Serie: Qualität in der stationären Pflege

Neues Qualitätssystem in der Langzeitpflege: Wird jetzt alles gut?

Oktober 2019

Diesen Monat startete für den Bereich der stationären Langzeitpflege ein von Grund auf reformiertes Qualitätssystem. Bereits mit dem Pflege-Weiterentwicklungsgesetz (2008) wurde ein erster und begrüßenswerter Anlauf für mehr Transparenz in der Pflege unternommen. Dieses System der sogenannten Pflegenoten konnte jedoch nicht einlösen, was sich die Politik, die Verbraucherinnen und Verbraucher sowie die Pflegekassen davon versprochen haben. Somit war ein neuer Anlauf nötig, der mit dem Zweiten Pflegestärkungsgesetz (2016) unternommen und von der Pflegeselbstverwaltung umgesetzt wurde.

In dieser Serie soll aufgezeigt werden, was sich nun hinsichtlich des internen Qualitätsmanagements von Pflegeeinrichtungen ändert, welche Anpassungen sich bei den von den MDK und dem PKV-Prüfdienst im Auftrag der Landesverbände der Pflegekassen durchgeführten Qualitätsprüfungen ergeben und wie sich diese Reformen auf die Informationen für die Verbraucherinnen und Verbraucher über die Qualität der Pflegeeinrichtungen (Qualitätsdarstellung) auswirken. Am Ende wird der Versuch unternommen, eine erste Einschätzung zur Eignung der neuen Verfahren vorzunehmen. Im ersten Teil werfen wir einen Blick zurück auf den „alten“ Pflege-TÜV und die Historie der Qualitätsprüfung in der stationären Pflege.

Im Jahr 2008 traten mit dem Pflege-Weiterentwicklungsgesetz zahlreiche Neuerungen für die Qualität und die Qualitätssicherung pflegerischer Einrichtungen in Kraft. Die Landesverbände der Pflegekassen wurden verpflichtet, die Pflegebedürftigen und ihre Angehörigen über die von Pflegeeinrichtungen erbrachten Leistungen und deren Qualität, insbesondere zu der Ergebnis- und Lebensqualität, verständlich, übersichtlich und vergleichbar zu informieren. Hierfür waren im Wesentlichen die Ergebnisse aus Qualitätsprüfungen zu berücksichtigen, die von den Medizinischen Diensten im Auftrag der Landesverbände der Pflegekassen durchzuführen waren. Die Qualitätsprüfungen hatten in allen zugelassenen Pflegeeinrichtungen im Abstand von höchstens einem Jahr stattzufinden.
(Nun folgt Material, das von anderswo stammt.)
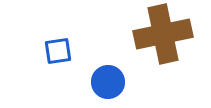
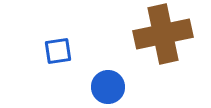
blue circle: moved 5 px down
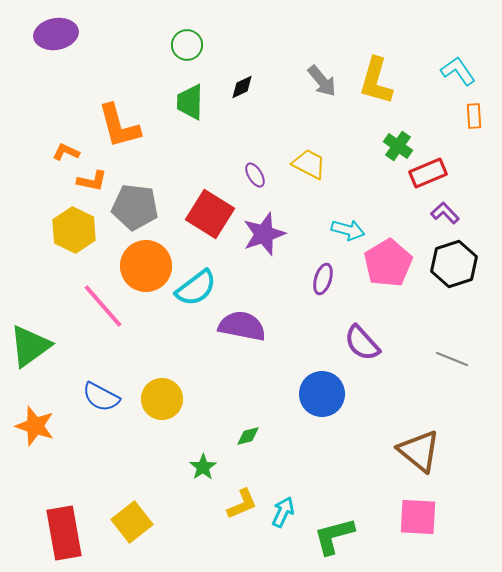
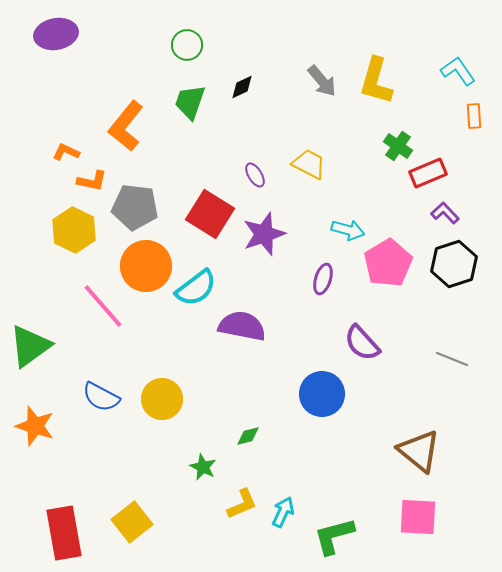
green trapezoid at (190, 102): rotated 18 degrees clockwise
orange L-shape at (119, 126): moved 7 px right; rotated 54 degrees clockwise
green star at (203, 467): rotated 12 degrees counterclockwise
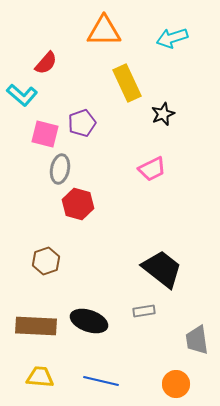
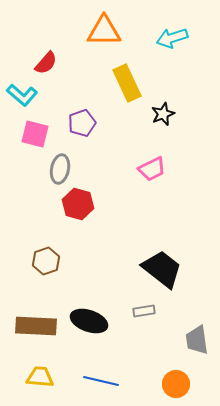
pink square: moved 10 px left
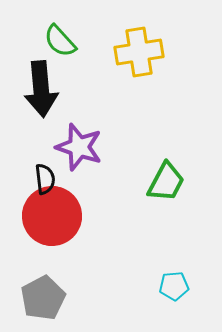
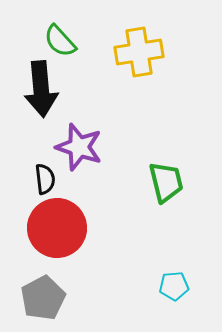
green trapezoid: rotated 42 degrees counterclockwise
red circle: moved 5 px right, 12 px down
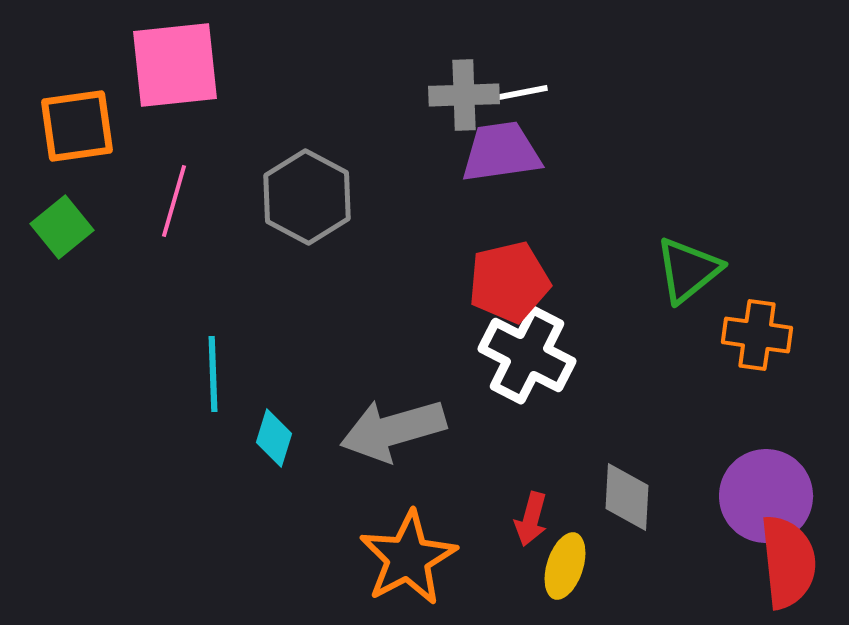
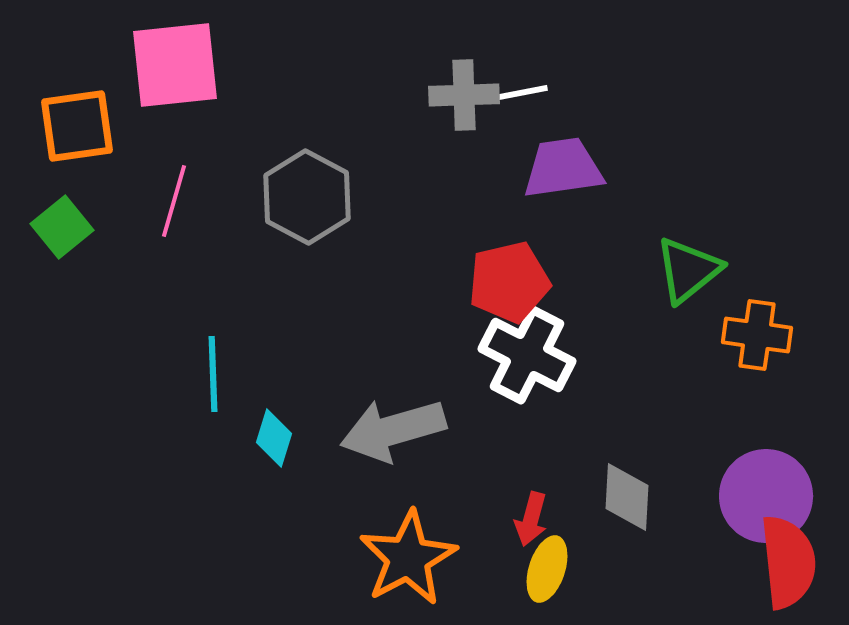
purple trapezoid: moved 62 px right, 16 px down
yellow ellipse: moved 18 px left, 3 px down
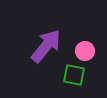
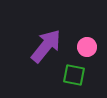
pink circle: moved 2 px right, 4 px up
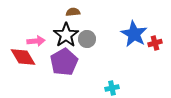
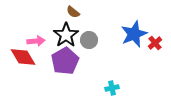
brown semicircle: rotated 136 degrees counterclockwise
blue star: rotated 20 degrees clockwise
gray circle: moved 2 px right, 1 px down
red cross: rotated 24 degrees counterclockwise
purple pentagon: moved 1 px right, 1 px up
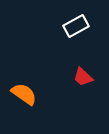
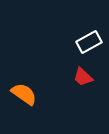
white rectangle: moved 13 px right, 16 px down
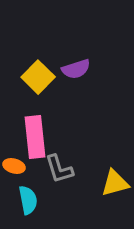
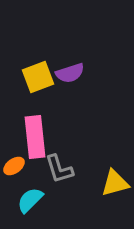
purple semicircle: moved 6 px left, 4 px down
yellow square: rotated 24 degrees clockwise
orange ellipse: rotated 50 degrees counterclockwise
cyan semicircle: moved 2 px right; rotated 124 degrees counterclockwise
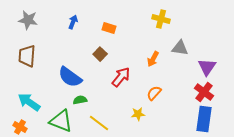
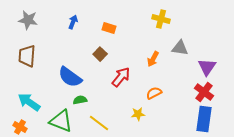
orange semicircle: rotated 21 degrees clockwise
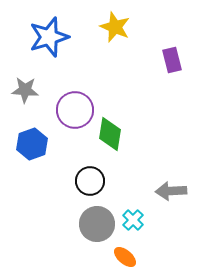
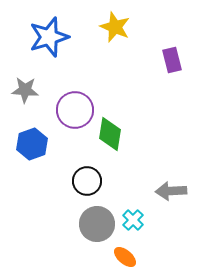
black circle: moved 3 px left
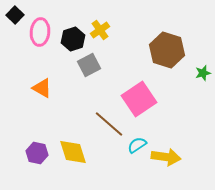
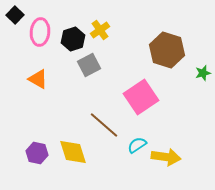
orange triangle: moved 4 px left, 9 px up
pink square: moved 2 px right, 2 px up
brown line: moved 5 px left, 1 px down
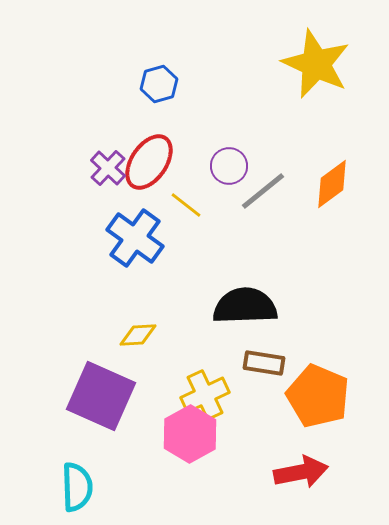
Die Kriterien der Veröffentlichungen und die Bewertungssystematik waren von den Vertragsparteien nach § 113 SGB XI, also dem GKV-Spitzenverband, den Verbänden der Leistungserbringer auf Bundesebene und den Sozialhilfeträgern im sogenannten Plenum der Vertragsparteien nach § 113 SGB XI einvernehmlich innerhalb von drei Monaten nach Inkrafttreten des Gesetzes zu beschließen. Sollten entsprechende Beschlüsse nicht einvernehmlich gefasst werden, so hatte eine Schiedsstelle entsprechende Regelungen festzusetzen.
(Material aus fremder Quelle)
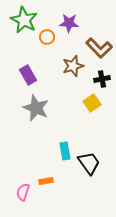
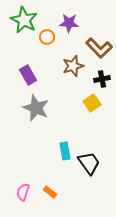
orange rectangle: moved 4 px right, 11 px down; rotated 48 degrees clockwise
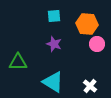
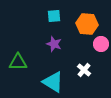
pink circle: moved 4 px right
white cross: moved 6 px left, 16 px up
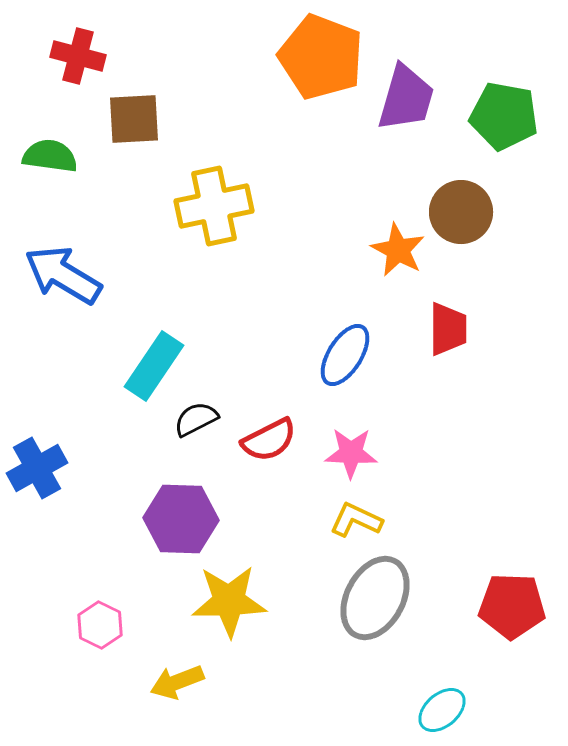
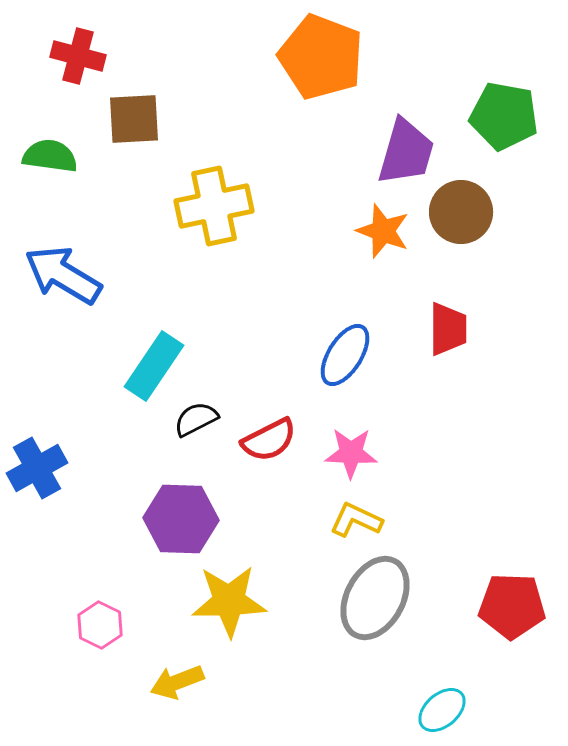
purple trapezoid: moved 54 px down
orange star: moved 15 px left, 19 px up; rotated 8 degrees counterclockwise
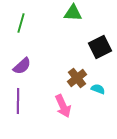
Pflege-Transparenzvereinbarung von Anfang an ohne Erfolgsaussichten

Nach intensiven Verhandlungen gelang es den Vertragsparteien zum Jahresende 2008 die sogenannte Pflege-Transparenzvereinbarungen für die stationäre Langzeitpflege (PTVS) zu beschließen. Bereits kurz nach ihrem Inkrafttreten und mit der Veröffentlichung der ersten Ergebnisse zeigte sich, dass die gesetzliche Anforderung nach einer verständlichen, übersichtlichen und vergleichbaren Qualitätsberichterstattung gelungen war, dass jedoch eine nach Qualitätsunterschieden differenzierende Darstellung mit den PTVS kaum gelingen dürfte. Dies hatte zum einen inhaltliche bzw. methodische Ursachen. Wissenschaftliche Erkenntnisse zu der Frage, wie eine fundierte und nutzergerechte Qualitätsberichterstattung in dem Sektor der stationären Langzeitpflege ausgestaltet werden könnte, lagen für die Bedingungen des deutschen Pflegeversicherungssystems mit seinen spezifischen Leistungs- und Qualitätsanforderungen nur punktuell vor. Teilweise langjährig erprobte Systeme aus anderen Staaten, insbesondere aus dem anglo-amerikanischen Raum, waren nicht ohne weiteres und nicht kurzfristig auf die bundesdeutschen Bedingungen übertragbar. Die gesetzliche Anforderung, dass die Pflegetransparenz im Wesentlichen auf den Ergebnissen aus Qualitätsprüfungen der MDK zu beruhen hatte, engte theoretisch denkbare Gestaltungsspielräume weiter ein.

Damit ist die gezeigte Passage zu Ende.